7) The British and the Americans tried to raise the issue of Iran at the conference (specifically, on the withdrawal of the allied forces from Iran and about the exploitation of Iran’s oil resources), but we declined to discuss the matter.

8) The general atmosphere at the conference was of friendly nature, and felt the desire to reach an agreement on contentious issues. We appreciate the conference as a very positive factor, especially for Polish and Yugoslav affairs, as well as for reparations.

[FPARF, f. 017, inv. 3, fold. 2, file 1, pp. 52-56]

[Publ. in: SSSR i germanskiy vopros. 1941 – 1949: Dokumenty iz Аrkhiva vneshney politiki Rossiyskoy Federatsii. T. 1 / Sost. G.P. Kynin i Y. Laufer. M., 1996. p. 606–608]

Keywords: inter-allied relations, Poland, post-war Germany, United Nations

[1] A copy of the draft was also sent to Vyshinsky.

[2] This draft formed the basis of the telegram sent on 16 February.

[3] Already by summer 1944, the examination from a purely military-strategic perspective of the issue of reparations (and, first and foremost, of their simultaneous seizure) typified the approach formulated by the Commission of the Peoples’ Commissariat of Foreign Affairs for the Compensation of Damage Inflicted on the Soviet Union by Hitler’s Germany and Its Allies (under Maisky’s leadership). A note, ‘The Basic Policies for the Reparation Programme of the USSR’ (dated 28 July) and distributed to the leadership of the Politburo and People’s Commissariat for Foreign Affairs, emphasized that ‘designated seizures have the aim, on one hand, of aiding the recovery of the USSR within the shortest possible timescale, and, on the other, of reducing the potential of Germany to the absolute minimum’ (SSSR i germanskii vopros. Т. 1. S. 511). The priority of the security perspective was also acknowledged (unlike after the First World War) by the British side: ‘in the opinion of His Majesty’s Government, security is more important than reparation; and it is essential that, until agreement has been reached on a policy for stripping Germany of her war potential, decisions taken on reparation should not prejudice that policy’. This was stated in a draft directive to the British delegation to the conference of the Reparation Commission in Moscow in June 1945 (Draft Directive for the United Kingdom Representative on the Moscow Conference on Reparations (in: C.P. (45) 16, 05/06/1945) // TNA, CAB 66/66.).

[4] Earlier, in the context of a discussion within the Soviet leadership, it was Maisky who strongly insisted that the Soviet delegation should not yield over the 10 billion dollars ‘as our minimum demand’ (note dated 20 December 1944). Maisky even entered into a written exchange on this issue with Stalin, who had earlier given an instruction to proceed from a figure of 5 billion dollars. See: SSSRigermanskiivopros. Т. 1. S. 589–592.

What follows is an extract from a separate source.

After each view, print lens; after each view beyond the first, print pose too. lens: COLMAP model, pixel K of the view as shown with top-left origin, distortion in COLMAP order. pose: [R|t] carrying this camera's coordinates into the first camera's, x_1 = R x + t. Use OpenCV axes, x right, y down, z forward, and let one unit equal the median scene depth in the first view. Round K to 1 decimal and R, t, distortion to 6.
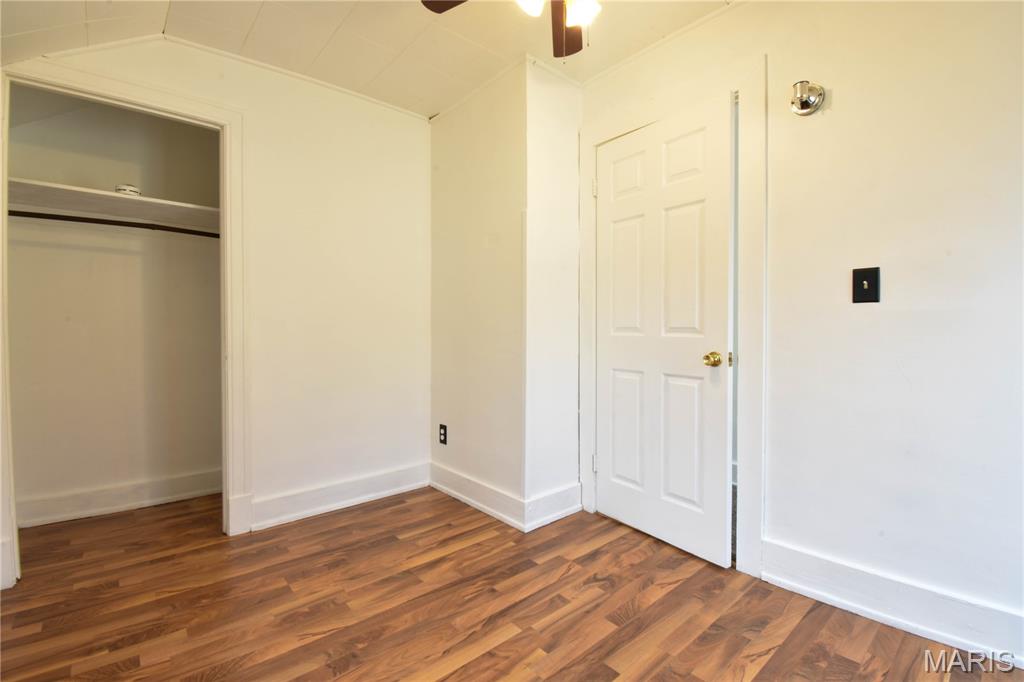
lens RADIAL K [[457.9, 0, 519.7], [0, 457.9, 333.9], [0, 0, 1]] dist [0.022443, -0.024942]
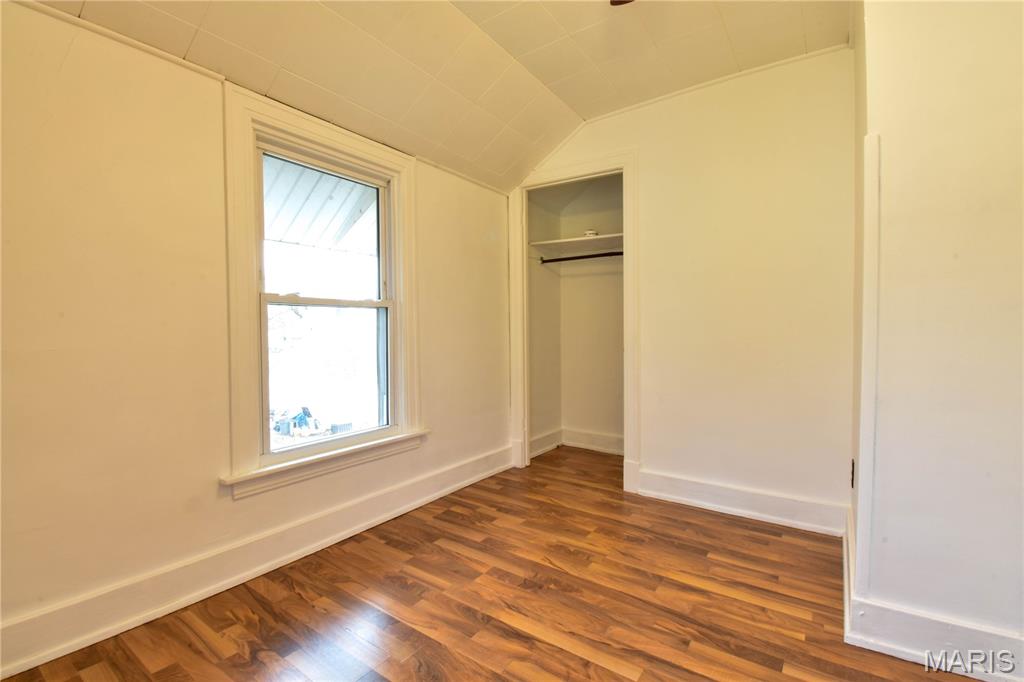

[5] Similar apprehensions found subsequent reflection on several occasions in the internal memoranda of the British Colonial Office. See, for example: W.P. (45) 300, Memo by Stanley, 14/05/145 // TNA, CAB 66/65.

[6] In the future, Stalin would also give analogous assurances to the representatives of France and other colonial powers who had seen a potential threat in American plans for international trusteeship. See the telegram of the French Ambassador General G. Catroux (dated 20 March) on the outcomes of his conversations with Stalin on 19 March in: Archives Nationales de France (henceforth – AN), Papiers Bidault 457 AP 82.